More Indian-origin women in Australia are aborting female foetuses because of family and cultural pressures to give birth to boys, media reported on Wednesday.
"Australia registered 1,395 missing female births during 2003-2013 among Indian and Chinese communities in Australia," an SBS Radio report quoted Christophe Guilmoto, who authored a UN report on gender selection in the country, as saying.
The report said the practice of stopping female foetuses from being born is happening in Australia because of a system loophole.
"They (pregnant women) have gone for gender testing, early gestation, but they disappear from the system," Guilmoto said.

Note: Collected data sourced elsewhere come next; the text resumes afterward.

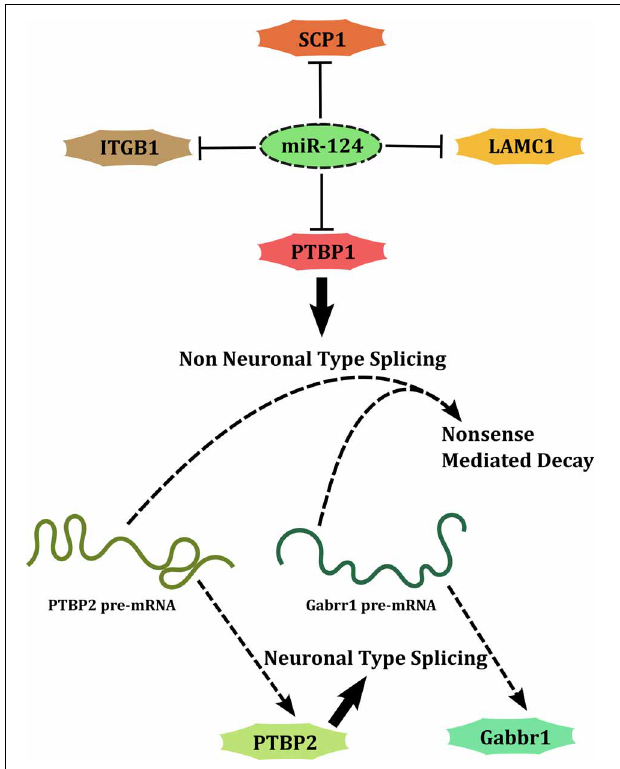
FIGURE 3 | miR-124 promotes neuronal differentiation by acting through a SIM. PTBP1 is downstream of miR-124 and is a part of another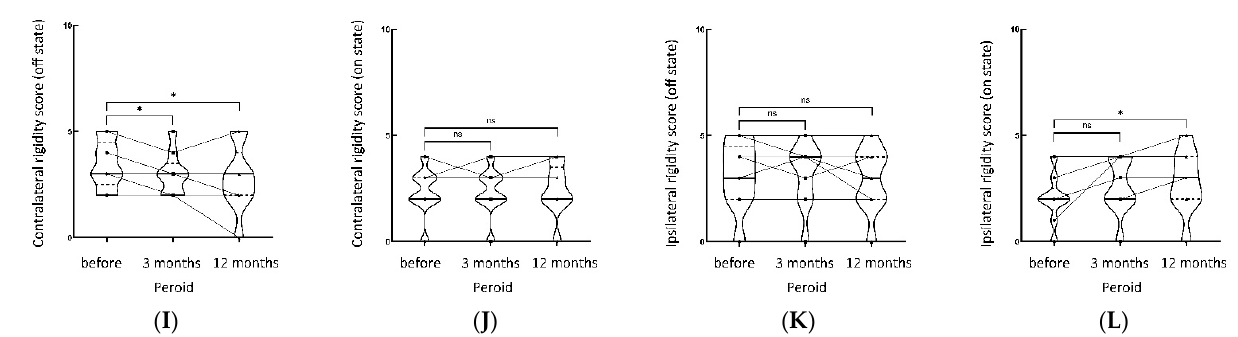
tralateral and ipsilateral limbs pre-operation, 3 months, and 12 months post-operation, respectively. ( A ) Contralateral tremor score (off state), ( B ) contralateral tremor score (on state), ( C ) ipsilateral tremor score (off state), ( D ) ipsilateral tremor score (on state). ( E ) Contralateral bradykinesia score (off state), ( F ) contralateral bradykinesia score (on state), ( G ) ipsilateral bradykinesia score (off state), ( H ) ipsilateral bradykinesia score (on state). ( I ) Contralateral rigidity score (off state), ( J ) contrala- teral rigidity score (on state), ( K ) ipsilateral rigidity score (off state), ( L ) ipsilateral rigidity score (on state). ** p < 0.01, * p < 0.05, NS not significant.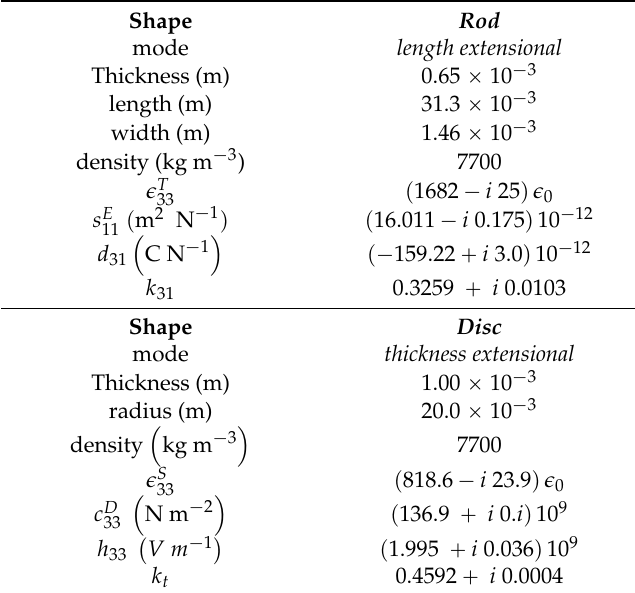
Table 1. Experimental characterization parameters obtained by Alemany’s method for two samples of PZ27 piezoceramic. Shape Rod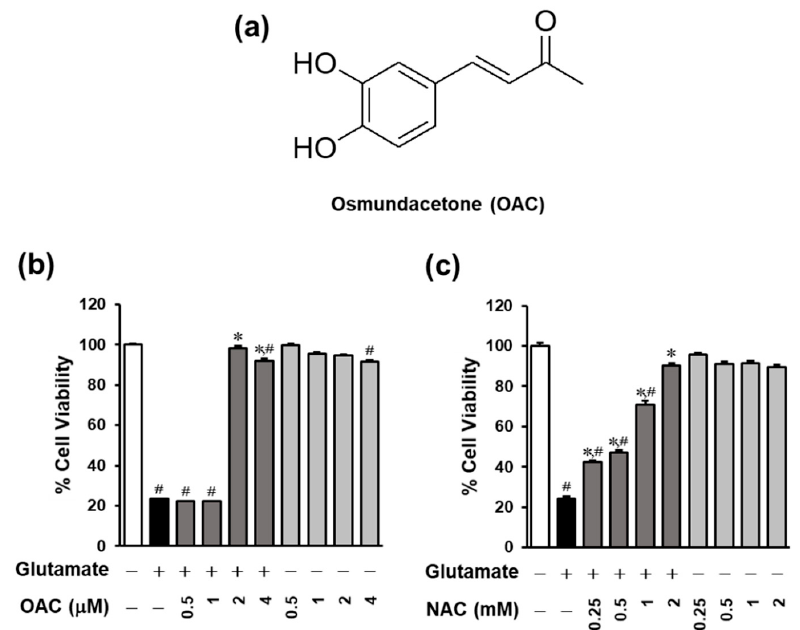
Figure 1. Neuroprotective effect of OAC against glutamate-induced HT22 hippocampal cell death. ( a ) The chemical structure of OAC. ( b ) Cell viability recovered by treatment with OAC in a dose- dependent manner. ( c ) N-acetylcysteine, used as a reference drug, prevented glutamate-induced HT22 cell death. ( d ) Cell morphology changes after 24 h of treatment with OAC at the concentra- tion of 1 and 2 μ M, in the presence or absence of 5 mM glutamate. OAC: osmundacetone; NAC: N- acetylcysteine; ∗ p < 0.001 vs. glutamate-treated group; # p < 0.001 vs. non-treated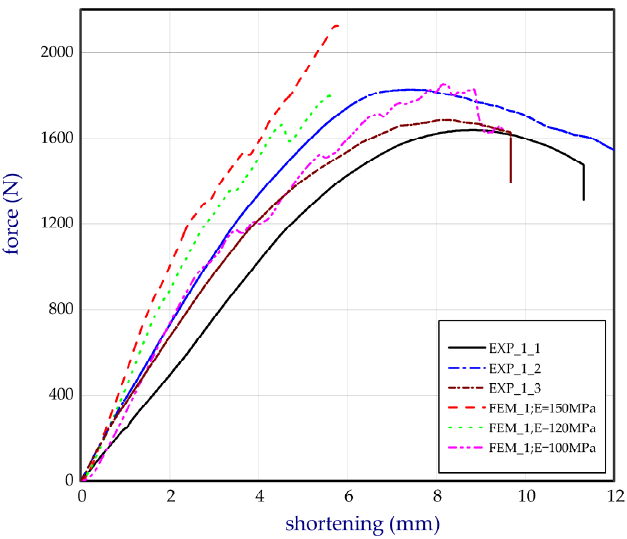
Figure 11. Total force of compression in a function of shortening for the basic model.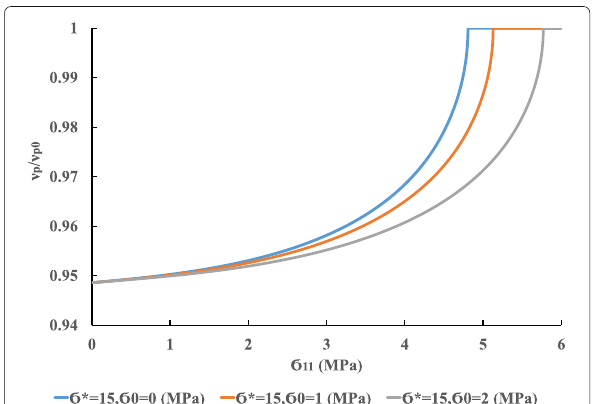
Fig. 4 Longitudinal wave speed variation with respect to external loading. Case of σ 33 amplitude value variation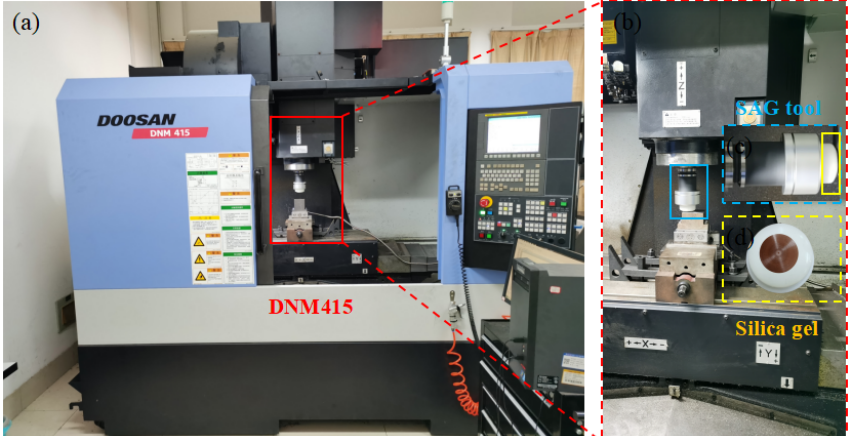
Figure 2. SAG experimental setup: ( a ) DNM415 CNC Machining Center, ( b ) SAG tool composition.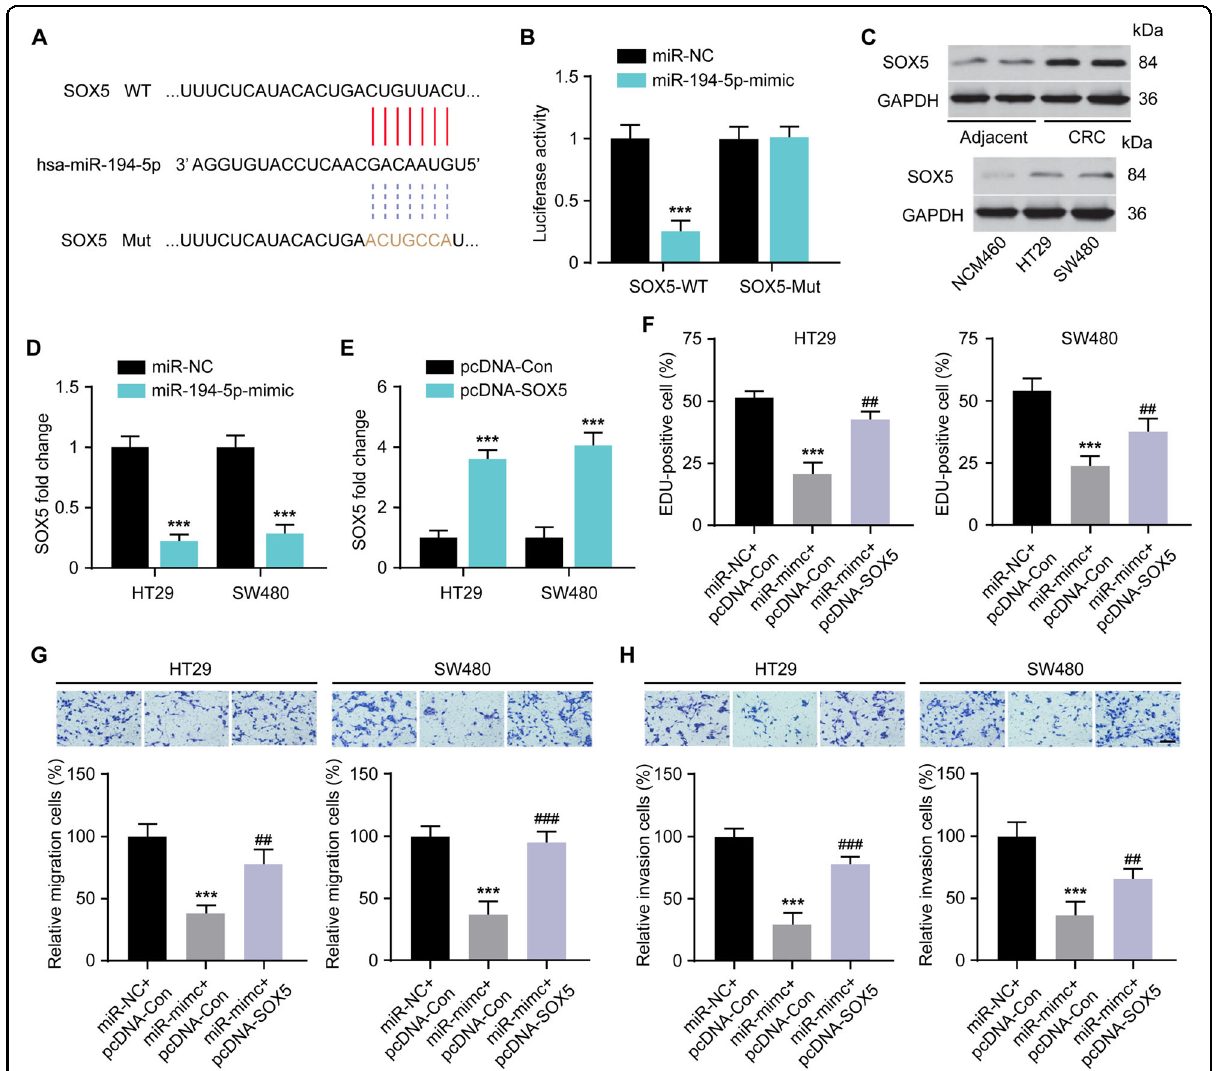
Fig. 6 SOX5 is a direct target of miR-194-5p and its upregulation reverses the impacts of miR-194-5p on CRC cells. A The putative binding site between SOX5 and miR-194-5p through prediction of TargetScan online software. B luciferase reporter assay for analysis of the interaction between SOX5 and miR-194-5p, *** P < 0.001 vs. miR-NC. C western blotting was performed to detect the protein expression levels of SOX5 in CRC tissues and CRC cell lines. D qRT-PCR was performed to determine the effect of miR-194-5p-mimic in decreasing SOX5 expression in HT29 and SW480 cells, *** P < 0.001 vs. miR-NC. E HT29 and SW480 cells were transfected with pcDNA3.1-SOX5 and the fold changes in the expression of SOX5 was analyzed, *** P < 0.001 vs. pcDNA-Con; EDU ( F ), migration ( G ), and invasion ( H ) assays were conducted respectively in HT29 and SW480 cells mentioned above, *** P < 0.001 vs. miR-NC + pcDNA-Con; ## P < 0.01, ### P < 0.001 vs. miR-mimic + pcDNA-Con. Scale bar = 50 μ m. Data were expressed as mean ± SD. All experiments were repeated three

"They say I will go for an ultrasound, then they will go for an abortion... If they find it is a female baby, they will go to the abortion clinic from the ultrasound," he said.
Last year, an Australian woman of Indian descent was forced out of her home after she refused to give into pressure of finding out her baby's gender during early-gestation ultrasounds.
"They kept forcing me so bad. 'Find out the sex, find out the sex!' If it did not matter to them they would not have forced me that much," the woman, who wished not to be identified was quoted as saying in the report.
When the woman gave birth to a girl she was abused before being kicked out of the house.
According to the Australian Bureau of Statistics, between 2003 and 2013 the national standard of births in Australia was 105.7 boys born for every 100 girls.
But for Indian-born, there was a higher ratio of boys with a median of 108.2 boys born for every 100 girls.